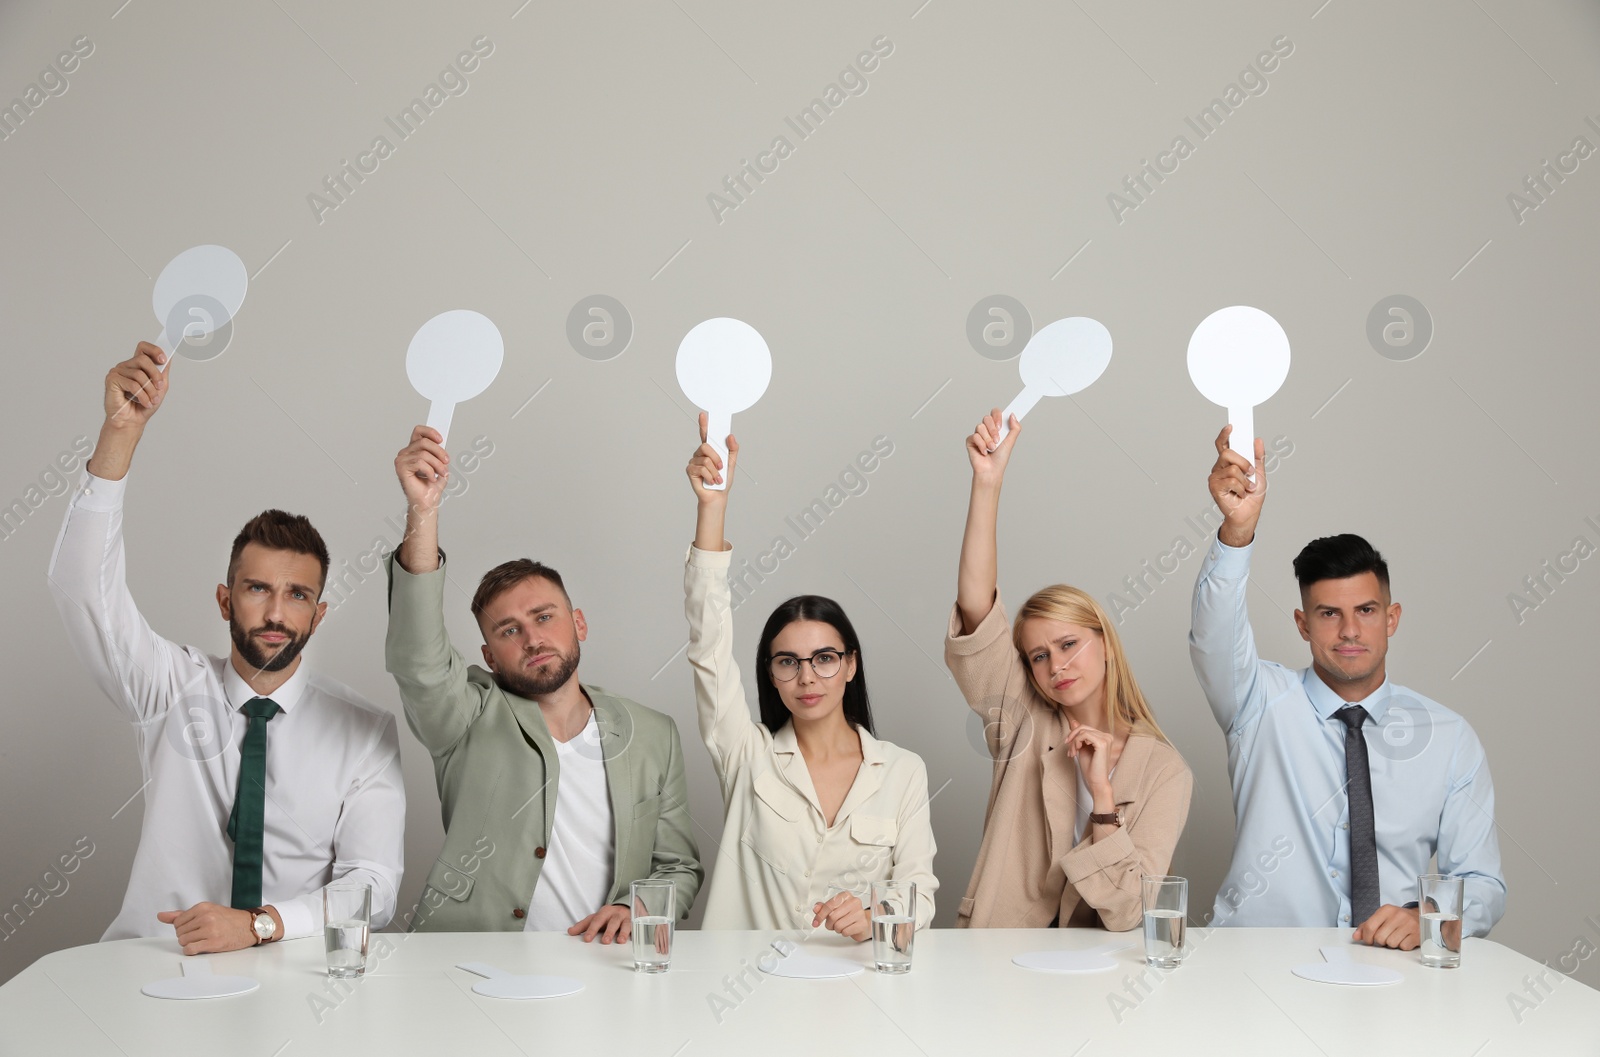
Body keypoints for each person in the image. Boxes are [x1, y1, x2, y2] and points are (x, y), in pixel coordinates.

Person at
○ ○ ○ ○ ○
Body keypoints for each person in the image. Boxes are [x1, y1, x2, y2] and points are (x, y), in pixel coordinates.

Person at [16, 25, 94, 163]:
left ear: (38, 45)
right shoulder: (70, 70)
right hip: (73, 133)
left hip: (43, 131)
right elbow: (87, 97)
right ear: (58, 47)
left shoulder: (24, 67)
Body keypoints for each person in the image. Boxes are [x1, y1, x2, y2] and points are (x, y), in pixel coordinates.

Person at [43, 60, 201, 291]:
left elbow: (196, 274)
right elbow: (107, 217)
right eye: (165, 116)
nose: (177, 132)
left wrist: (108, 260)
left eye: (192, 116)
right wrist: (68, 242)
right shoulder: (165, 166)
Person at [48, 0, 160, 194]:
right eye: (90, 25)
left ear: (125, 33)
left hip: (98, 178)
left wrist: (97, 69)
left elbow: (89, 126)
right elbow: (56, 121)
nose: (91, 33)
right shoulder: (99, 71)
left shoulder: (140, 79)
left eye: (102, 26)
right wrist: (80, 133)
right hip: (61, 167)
○ ○ ○ ○ ○
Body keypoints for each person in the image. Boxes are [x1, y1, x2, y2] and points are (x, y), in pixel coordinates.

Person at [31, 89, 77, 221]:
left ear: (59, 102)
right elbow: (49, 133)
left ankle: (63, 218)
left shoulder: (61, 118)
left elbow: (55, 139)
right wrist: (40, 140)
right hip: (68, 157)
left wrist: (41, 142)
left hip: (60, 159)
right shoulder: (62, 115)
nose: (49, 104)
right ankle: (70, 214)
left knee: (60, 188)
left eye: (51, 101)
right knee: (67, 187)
○ ○ ○ ○ ○
■ **Your task**: For each line in the material above that contains the string "wrist", make a copy.

■ **Answer for the task**:
left wrist: (108, 260)
right wrist: (68, 242)
left wrist: (97, 69)
right wrist: (80, 133)
right wrist: (40, 140)
left wrist: (41, 142)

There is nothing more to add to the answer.